Passage provided ▸
.....

In the early 1990’s he moved to Tesuque, New Mexico, (near Santa Fe) where he designed and built his own innovative solar adobe home in a family compound. In addition to his private architectural practice, he worked with Habitat for Humanity designing a house for them that won a national award. During two years as the Director of Earthworks Institute, he led a project in Fiji involving low-cost structures using local and native materials. Alfred also designed and helped build (along with Matts Myhrman, Judy Knox and many others) a strawbale house for Mary Lowe, an 84-year-old great grandmother on the Zuni Pueblo.
Alfred was one of about 20 strawbale advocates (including Steve MacDonald, Joe Kennedy, Derek Roff and myself) who met at the Black Range Lodge in 1999 to discuss how we might use strawbale building knowledge to help during the war in Kosovo. We saw people being made homeless by bombs, and winter was coming. By the end of the day we founded Builders Without Borders, which was conceived as a network of ecological builders and other volunteers dedicated to teaching and promoting natural building as a solution to affordable, comfortable housing.
Through BWB, Alfred was integral in designing and building a strawbale Hogan with the National Indian Youth Leadership Project (NIYLP) near Laguna Pueblo, an eco compound for Catholic sisters in Chaparral, NM, and a strawbale house for a family whose house had burned down in Anapra, Mexico, a sprawl of pallet houses without city infrastructure, across the border from relatively prosperous El Paso, Texas.
The Anapra project evolved into a long-term relationship with the community, during which he founded World Hands Project to continue the work, forging a partnership with a local priest and developing relationships with local builders. Alfred listened more than talked, and developed designs that worked with locally-available building materials and skills. He located a nearby source of free clay to replace cement (which was unaffordable), and shifted from strawbale buildings to straw-clay infill inside pallet walls covered with pallet roofs, which were easier for local builders. He continued working in Anapra, an unincorporated suburb of Juarez, until the border drug wars made him feel that it was too potentially dangerous to bring his small team of volunteers into the region.

.....

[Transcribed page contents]
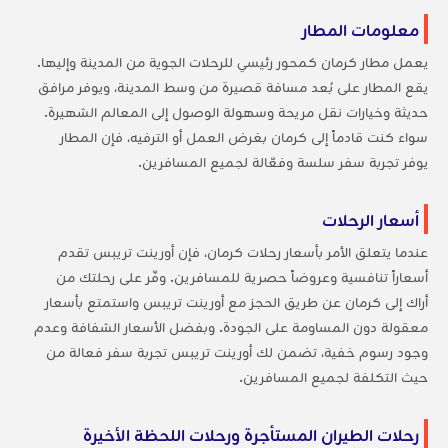
معلومات المطار
يعمل مطار كرمان كمحور رئيسي للرحلات الجوية من المدينة وإليها.
يقع المطار على بُعد مسافة قصيرة من وسط المدينة، ويوفر مرافق
حديثة وخيارات نقل مريحة وسهولة الوصول إلى المعالم الشهيرة.
سواء كنت قادماً إلى كرمان بغرض العمل أو الترفيه، فإن المطار
يوفر تجربة سفر سلسة وفعّالة لجميع المسافرين.
أسعار الرحلات
عندما يتعلق الأمر بأسعار رحلات كرمان، فإن أورينت تريبس تقدم
أسعاراً تنافسية وعروضاً حصرية للمسافرين. وفّر على رحلتك من
أراك إلى كرمان عن طريق الحجز مع أورينت تريبس واستمتع بأسعار
معقولة دون المساومة على الجودة. وبفضل الأسعار الشفافة وعدم
وجود رسوم خفية، تضمن لك أورينت تريبس تجربة سفر فعالة من
حيث التكلفة لجميع المسافرين.
رحلات الطيران المستأجرة ورحلات اللحظة الأخيرة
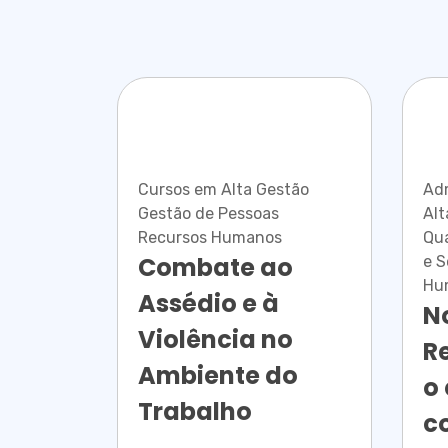
Cursos em Alta Gestão
Ad
Gestão de Pessoas
Alt
Recursos Humanos
Qua
Combate ao
e 
Hu
Assédio e à
N
Violência no
R
Ambiente do
o
Trabalho
c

.....

Continue the account of Alfred's natural building projects, picking up right after its final sentence.

During the last decade he worked closer to home, consulting with the Picaris Pueblo on a greenhouse design, and helping with the nearby Tesuque Pueblo to design and build a strawbale Seed Bank, and develop their proposed Community Plan of 2013. He also helped restore an old adobe building into the Esperanza Shelter, a wonderful, warm space for kids from battered families. Alfred’s community service included many years as the Mayordomo of the Acequia (the neighborhood irrigation system) in Tesuque.
Alfred was also a superb athlete: A triathlete, a swimmer and a kayaker, he ran most of the big rivers in the West (doing the Colorado River through the Grand Canyon six times). He went as far as the Northwest Territories in Canada to run the Nahanni River. He won the Fourth Annual Kinetic Sculpture Challenge race in Boulder in May 1983, setting a course record.
Alfred was a creative tinkerer and a hard-working practical person. He loved people and nature, grew a bountiful garden, lived an active and joyful life, and had many friends. He will be remembered.